9 The Diabetes Management Project, didapatkan hasil bahwa pasien diabetes dengan IMT tinggi dan lingkar leher besar memiliki risiko untuk menderita RD lebih besar dan memiliki tingkat keparahan RD lebih tinggi. Telah diteliti juga oleh Raman et al. (2010) bahwa pada populasi urban di India selatan, obesitas abdominal dan rasio pinggang/pinggul berasosiasi dengan retinopati diabetika namun tidak berasosiasi dengan keparahannya. SN-DREAMS juga mengemukakan bahwa pasien dengan Indeks Massa Tubuh 23 dan obesitas kombinasi memiliki faktor protektif untuk retinopati diabetika pada keseluruhan kelompok. Wisconsin Epidemiologic Study of DR (WESDR) melaporkan bahwa terdapat asosiasi yang tidak signifikan antara obesitas dengan progresi dan keparahan retinopati diabetika.
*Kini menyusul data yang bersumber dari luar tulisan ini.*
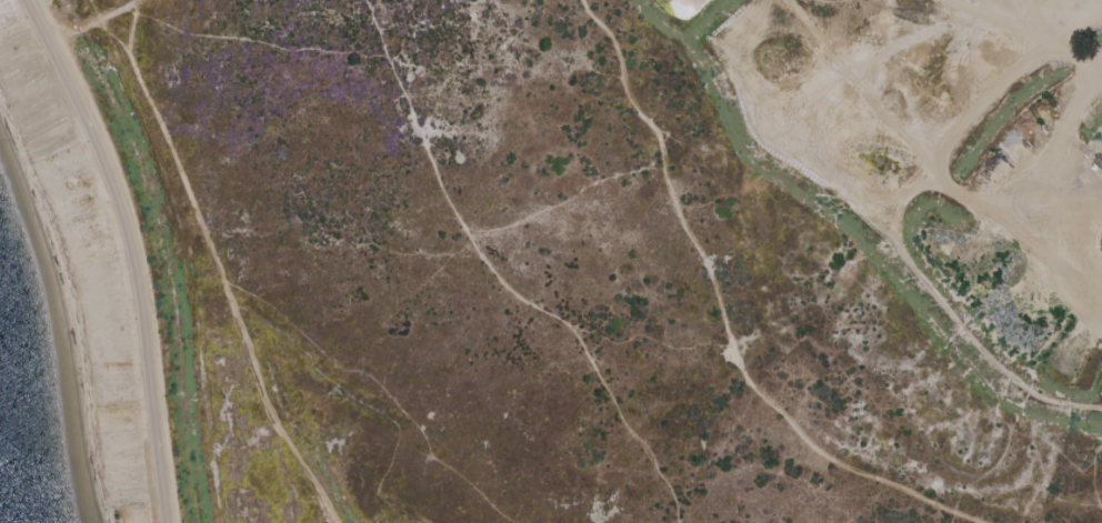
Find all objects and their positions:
road: (110, 5)
road: (82, 24)
road: (130, 24)
road: (131, 251)
park: (580, 256)
road: (215, 262)
road: (500, 281)
road: (722, 324)
road: (382, 386)
road: (363, 400)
Ketidaksamaan hasil dapat dijelaskan dari perbedaan metodologi, perbedaan subjek penelitian, sampel yang kurang adekuat, maupun pengukuran antropometri yang kurang komprehensif. Belum ada penelitian di Indonesia mengenai hubungan obesitas - khususnya obesitas sentral - dengan kejadian retinopati pada pasien diabetes mellitus tipe 2.

10 I.5. MANFAAT PENELITIAN Penelitian ini dapat bermanfaat sebagai publikasi ilmiah dalam hal prevensi dan manajemen penyakit retinopati diabetika.